## [PROBLEM REQUIREMENTS]
Extract the complete text on the proposed AustMS special interest group in computational mathematics and optimization, reproducing it word for word.

-- PROVIDED PASSAGE follows --

Using computational techniques to approximate solutions to physical models is common, but these techniques are not worth much if not backed up by serious mathematical analysis – it is not rare to see algorithms that are ill-designed or ill-used, and thus lead to unrealistic solutions. Modern opportunities test the boundaries of old algorithms, and ask for new numerical or symbolic techniques and analysis to be performed. This must be founded on solid mathematical theories if we want to go beyond a trial-and-error process.
The AustMS SIG we propose revolves around the design and analysis, using mathematical rigour, of numerical algorithms for models based on differential equations and mathematical optimisation.
At the 2006 annual meeting, a special session of the AustMS annual meeting was held around computational mathematics and optimisation. Since then, special sessions involving these areas have been regularly held at the AustMS annual meetings. In the last few years, a regular Computational Maths session has been organised by B. P. Lamichhane and Q. T. Le Gia, with 20+ participants each year on average. Similarly, since 2009 the organisers of the ANZIAM SigmaOpt group have run successful Optimisation/Control sessions at the annual AustMS meeting, with 15-30 participants each year; in 2015 the session had to refuse talks due to the lack of available slots. Several other sessions at AustMS meetings also indicate an interest in mathematical topics strongly related to optimisation and computation: industrial mathematics, DSTO session, mathematical biology, mathematics of medical imaging, natural resource mathematics, variational analysis and optimisation, to name a few from the 2015 meeting.

-- PROVIDED PASSAGE concluded --
-- DATASET EXTRACT follows --

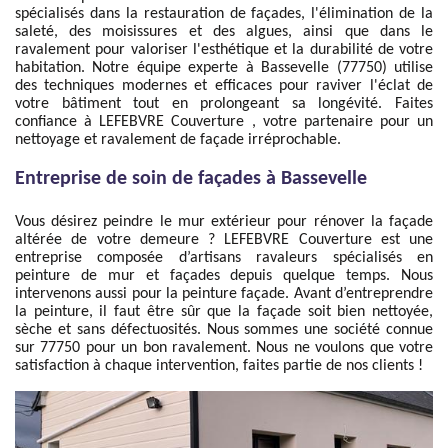
spécialisés dans la restauration de façades, l'élimination de la
saleté, des moisissures et des algues, ainsi que dans le
ravalement pour valoriser l'esthétique et la durabilité de votre
habitation. Notre équipe experte à Bassevelle (77750) utilise
des techniques modernes et efficaces pour raviver l'éclat de
votre bâtiment tout en prolongeant sa longévité. Faites
confiance à LEFEBVRE Couverture , votre partenaire pour un
nettoyage et ravalement de façade irréprochable.
Entreprise de soin de façades à Bassevelle
Vous désirez peindre le mur extérieur pour rénover la façade
altérée de votre demeure ? LEFEBVRE Couverture est une
entreprise composée d’artisans ravaleurs spécialisés en
peinture de mur et façades depuis quelque temps. Nous
intervenons aussi pour la peinture façade. Avant d’entreprendre
la peinture, il faut être sûr que la façade soit bien nettoyée,
sèche et sans défectuosités. Nous sommes une société connue
sur 77750 pour un bon ravalement. Nous ne voulons que votre
satisfaction à chaque intervention, faites partie de nos clients !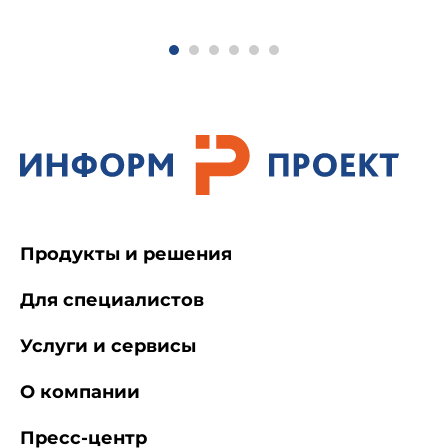
проектных решений и качеством строительства
линейной части МН и МНПП (с Изменениями N
1, 2)
Продукты и решения
Для специалистов
Услуги и сервисы
О компании
Пресс-центр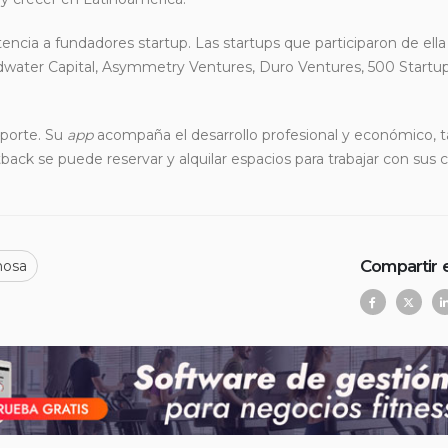
cia a fundadores startup. Las startups que participaron de ella
ater Capital, Asymmetry Ventures, Duro Ventures, 500 Startup
eporte. Su
app
acompaña el desarrollo profesional y económico, t
back se puede reservar y alquilar espacios para trabajar con sus c
Compartir 
nosa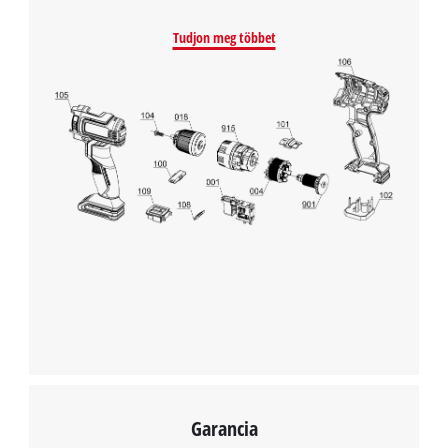
Powered by
Usercentrics Consent
Management Platform
Tudjon meg többet
Garancia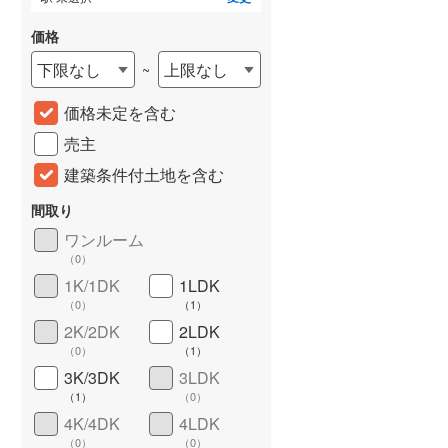
価格
下限なし
上限なし
~
価格未定を含む
売主
建築条件付土地を含む
間取り
詳しく見る
ワンルーム
（
0
）
1K/1DK
1LDK
（
0
）
（
1
）
2K/2DK
2LDK
（
0
）
（
1
）
3K/3DK
3LDK
（
1
）
（
0
）
4K/4DK
4LDK
（
0
）
（
0
）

-- DATASET EXTRACT concluded --

## [ANSWER AREA]
Using computational techniques to approximate solutions to physical models is common, but these techniques are not worth much if not backed up by serious mathematical analysis – it is not rare to see algorithms that are ill-designed or ill-used, and thus lead to unrealistic solutions. Modern opportunities test the boundaries of old algorithms, and ask for new numerical or symbolic techniques and analysis to be performed. This must be founded on solid mathematical theories if we want to go beyond a trial-and-error process.
The AustMS SIG we propose revolves around the design and analysis, using mathematical rigour, of numerical algorithms for models based on differential equations and mathematical optimisation.
At the 2006 annual meeting, a special session of the AustMS annual meeting was held around computational mathematics and optimisation. Since then, special sessions involving these areas have been regularly held at the AustMS annual meetings. In the last few years, a regular Computational Maths session has been organised by B. P. Lamichhane and Q. T. Le Gia, with 20+ participants each year on average. Similarly, since 2009 the organisers of the ANZIAM SigmaOpt group have run successful Optimisation/Control sessions at the annual AustMS meeting, with 15-30 participants each year; in 2015 the session had to refuse talks due to the lack of available slots. Several other sessions at AustMS meetings also indicate an interest in mathematical topics strongly related to optimisation and computation: industrial mathematics, DSTO session, mathematical biology, mathematics of medical imaging, natural resource mathematics, variational analysis and optimisation, to name a few from the 2015 meeting.